Lite Voyeur — A regular feature in Grefe’s mid-60s B films was a segment in which several youth dance (60s dance moves) to some lite pop music. Grefe would then zoom in close to catch the jiggle of the young ladies backsides and upstairs. These dance scenes did not advance the plot so much as it provided the young male movie-goer with some extra-soft voyeurism.

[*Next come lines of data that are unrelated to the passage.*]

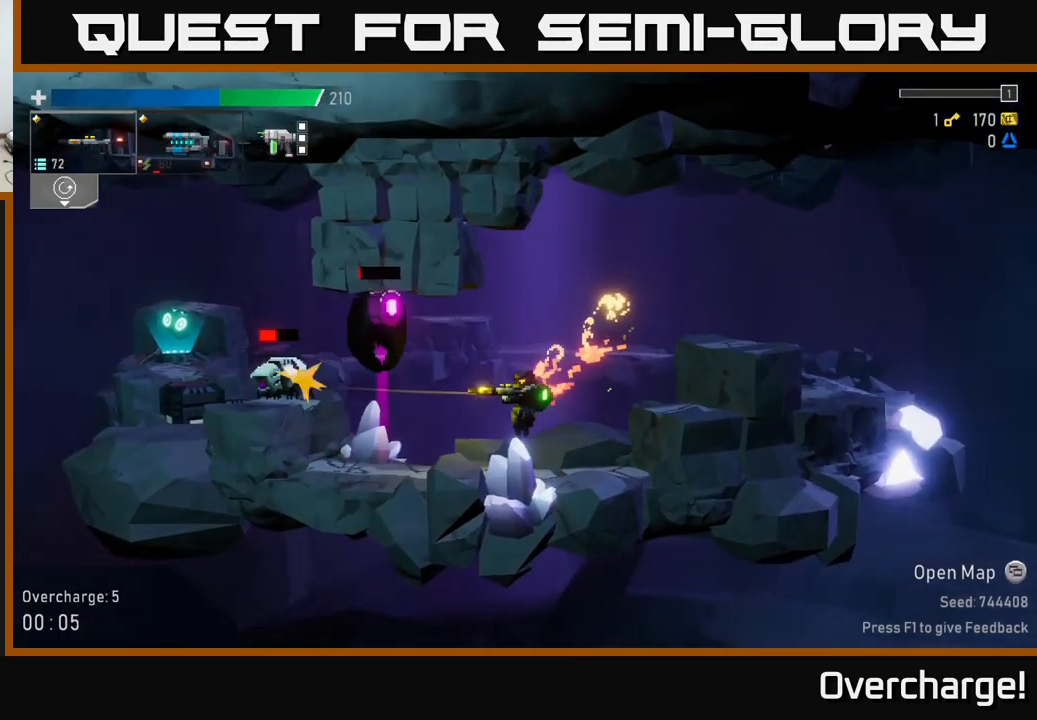
{"dt_ms": 500, "buttons": ["X"], "left_stick": "left", "events": [[33, "R2", "down"], [150, "R2", "up"], [283, "R2", "down"], [366, "R2", "up"], [383, "left_stick", "left"], [450, "X", "down"]]}
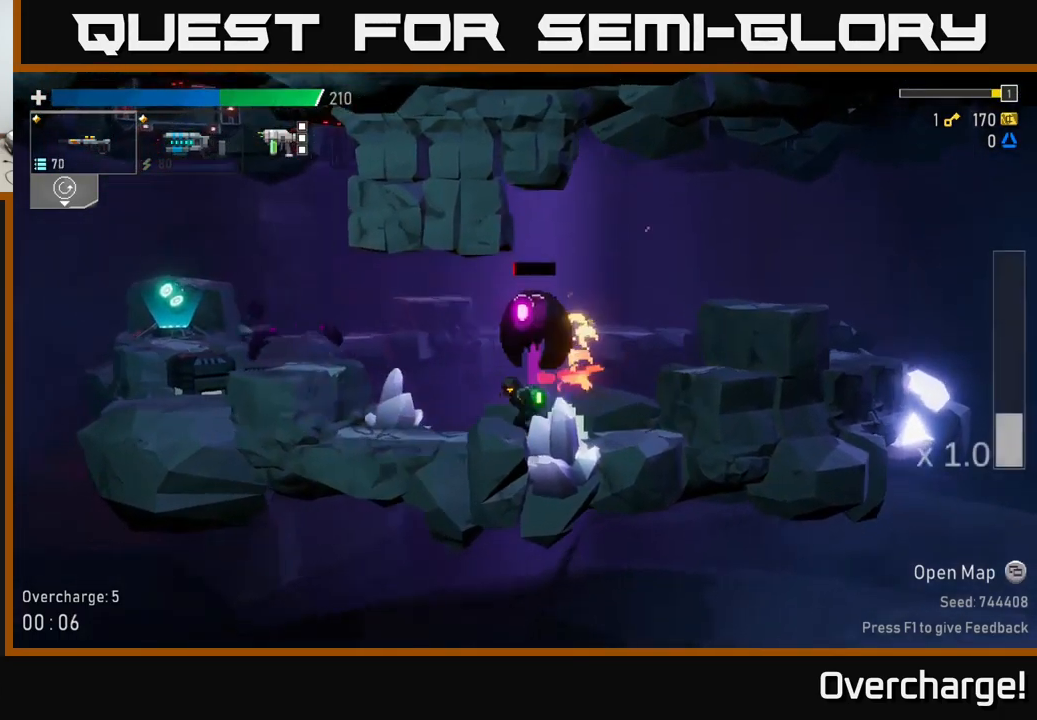
{"dt_ms": 500, "buttons": [], "left_stick": "center", "events": [[83, "X", "up"], [200, "left_stick", "center"], [316, "R2", "down"], [416, "R2", "up"]]}
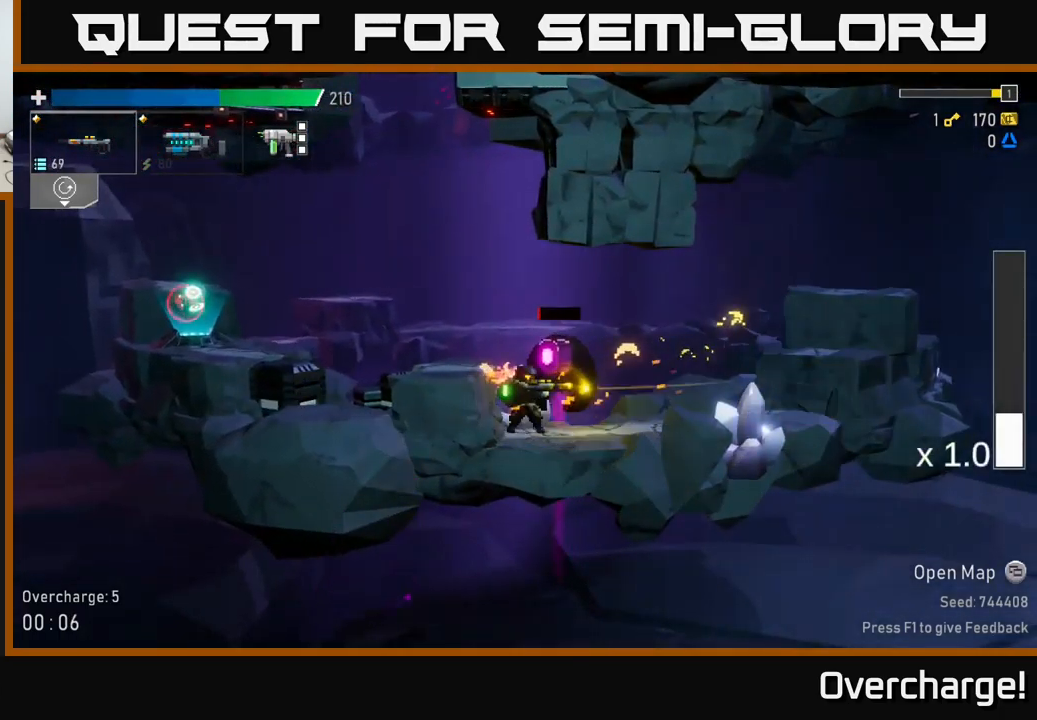
{"dt_ms": 500, "buttons": ["R2"], "left_stick": "left", "events": [[66, "X", "down"], [166, "X", "up"], [366, "left_stick", "left"], [433, "R2", "down"]]}
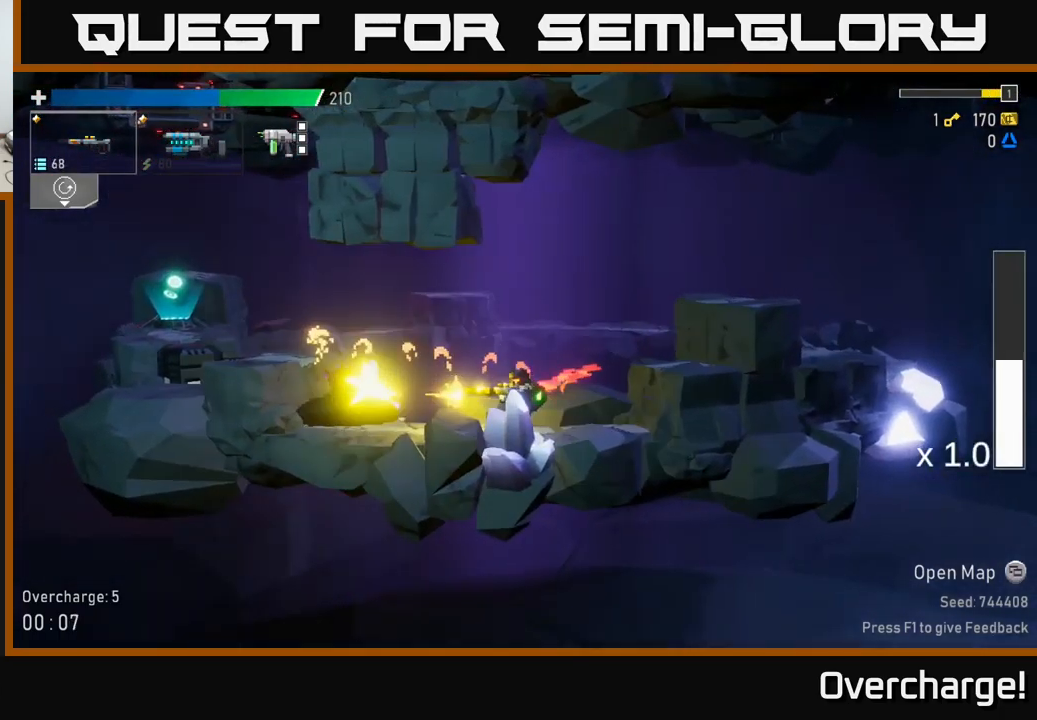
{"dt_ms": 500, "buttons": ["R2"], "left_stick": "left", "events": [[33, "R2", "up"], [266, "A", "down"], [383, "A", "up"], [433, "R2", "down"]]}
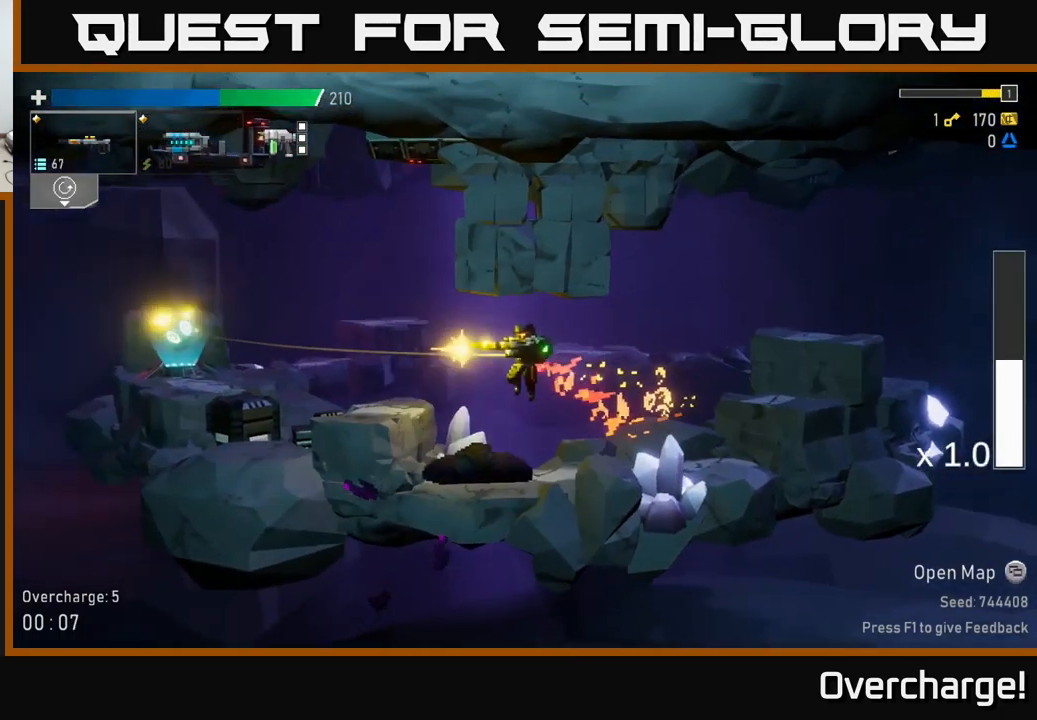
{"dt_ms": 500, "buttons": ["X"], "left_stick": "left", "events": [[50, "R2", "up"], [433, "X", "down"]]}
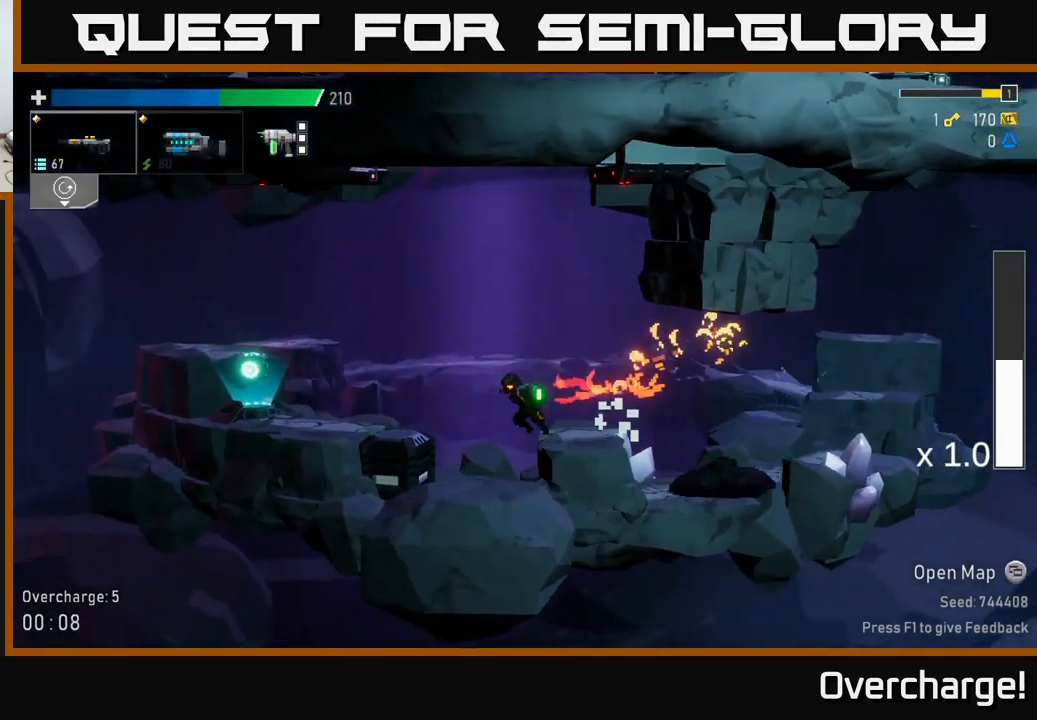
{"dt_ms": 500, "buttons": [], "left_stick": "left", "events": [[50, "A", "down"], [66, "X", "up"], [166, "A", "up"]]}
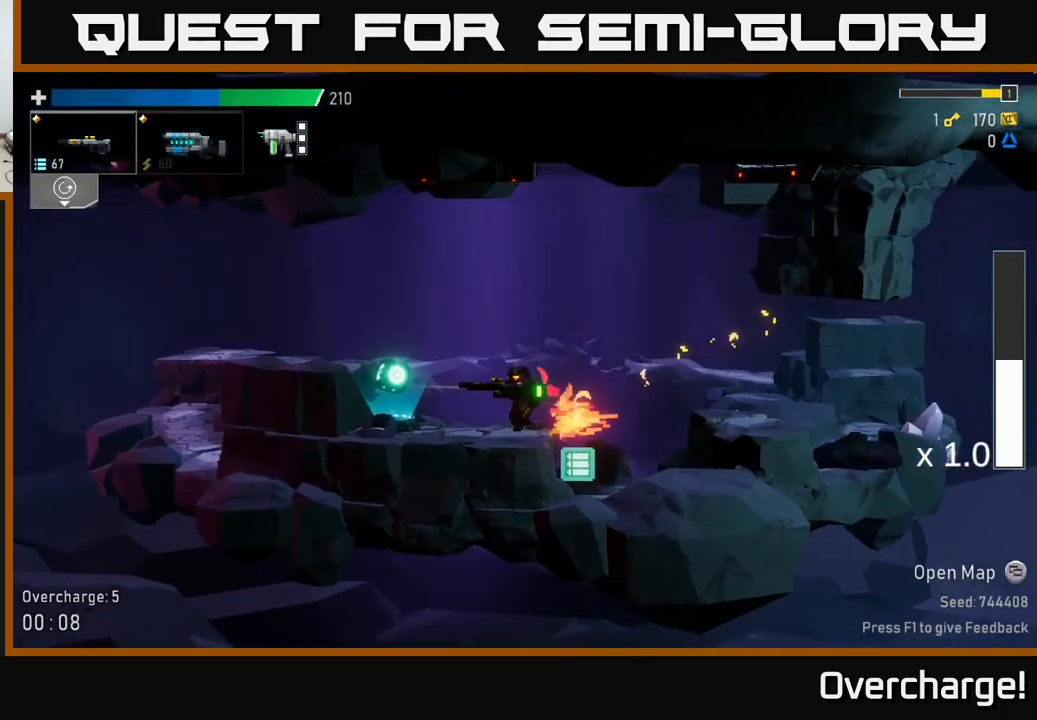
{"dt_ms": 500, "buttons": [], "left_stick": "left", "events": [[216, "Y", "down"], [250, "left_stick", "center"], [283, "Y", "up"], [483, "left_stick", "left"]]}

Bottom line? SoD is a marginal film that suffers from the usual problems of weak acting, poor effects and numerous plot problems. Even as a “horror” film, it is scant horror. There is barely any sci-fi to it, but diligent viewers will find a little bit of the classic tropes in the final reel. For fans of so-bad-it’s-good films, SoD can be entertaining. For viewers who expect believable effects, good acting and a logical plot, SoD will probably be annoying.

Tuesday, June 16, 2015

The Flying Serpent

The success or failure of B movies produced by Poverty Row studios was not all that closely tracked. One sure sign of a B movie’s success was that it was copied. Producers Releasing Corporation’s 1940 Devil Bat, starring Bela Lugosi, must have been a hit (so far as B movies ever were “hits”) because PRC put out a copy of it in 1946 entitled The Flying Serpent (TFS). This was not a sequel, but a remake. Instead of Bela Lugosi, George Zucco plays the vengeful scientist. Instead of a ‘scientifically’ enlarged bat, there’s a mythical beast — the titular flying serpent. The remake had really no sci- to its -fi, but is included in this study as a follow-up to Devil Bat, a reader request, and a tangental connection to a later sci-fi B movie classic.

Quick Plot Synopsis
Professor Andrew Forbes (Zucco) was an archeologist studying some ancient Aztec ruins near San Juan, New Mexico. The ruins are handily named Azteca. He discovered a vast treasure, hidden there by the wily Montezuma, so the conquistadors would not find it. The treasure is guarded by a winged serpent beast (about the size of a large dog) which was said to be guarding the treasure. The beast is often referred to is Quetzalcoatl (Q, for short). Q is very jealous of it’s fine plumage and will kill anyone who has one of its feathers. Through back story, leaked out in dribs and drabs, viewers learn that Forbes discovered that fact when he gave his wife a feather he found, and the beast killed her. Forbes is angry that a local ornithologist published a story about Forbes’ work because it might bring treasure hunters. He leaves a feather, then opens the roof of the caged cave, releasing the beast. Q kills the man. A big city radio personality, with a fame for solving mysteries, decides to solve the case of the murdered ornithologist. Richard Thorpe and team arrive in San Juan. Forbes conspires to plant a feather on Thorpe, but the local Sheriff gets the feather and is killed. At a coroner’s inquest over the two deaths, the ornithologist Thorpe brought in is killed because he held the feather. Thorpe suspects Forbes and sets up a trap with a fake treasure hunter. Thorpe follows Forbes into the treasure chamber with Q and learns all. When Forbes’ lovely blonde step-daughter, Mary begins to suspect him of being behind the murders, Forbes takes Mary to the cave. Thorpe intervenes just in time to save Mary. Forbes runs outside holding a feather, so naturally, Q swoops down and kills Forbes. Thorpe shoots Q with his pocket .38, so the danger is gone. Thorpe and Mary profess marriage plans. Thorpe’s boss punches a coworker because he did not get a cut of the treasure. Fade to black, The End.

Why is this movie fun?
Seeing a remake of Devil Bat’s story line has some amusement. George Zucco delivers an excellently evil villain role. The matte art for Azteca is actually pretty well done for a Poverty Row film. The foreshadowing of some sci-fi yet-to-come is fun too.

Cultural Connection
TFS lies more in the “lite” horror genre than sci-fi, but in some ways, it foreshadows a couple of Golden Era sci-fi B movies. The “special effect” scenes of Q flying are prescient visuals for the flying rocket man (model) in 1949’s King of the Rocketmen and all the subsequent rocket man serials. The Q model and puppet themselves seem like a foretaste of the much-maligned, yet also much-loved space vulture in 1957’s The Giant Claw. TFS was the inspiration for 1980’s Q which borrowed the notion of a quezalcoatl who took up residence in the Chrysler building and went about killing people.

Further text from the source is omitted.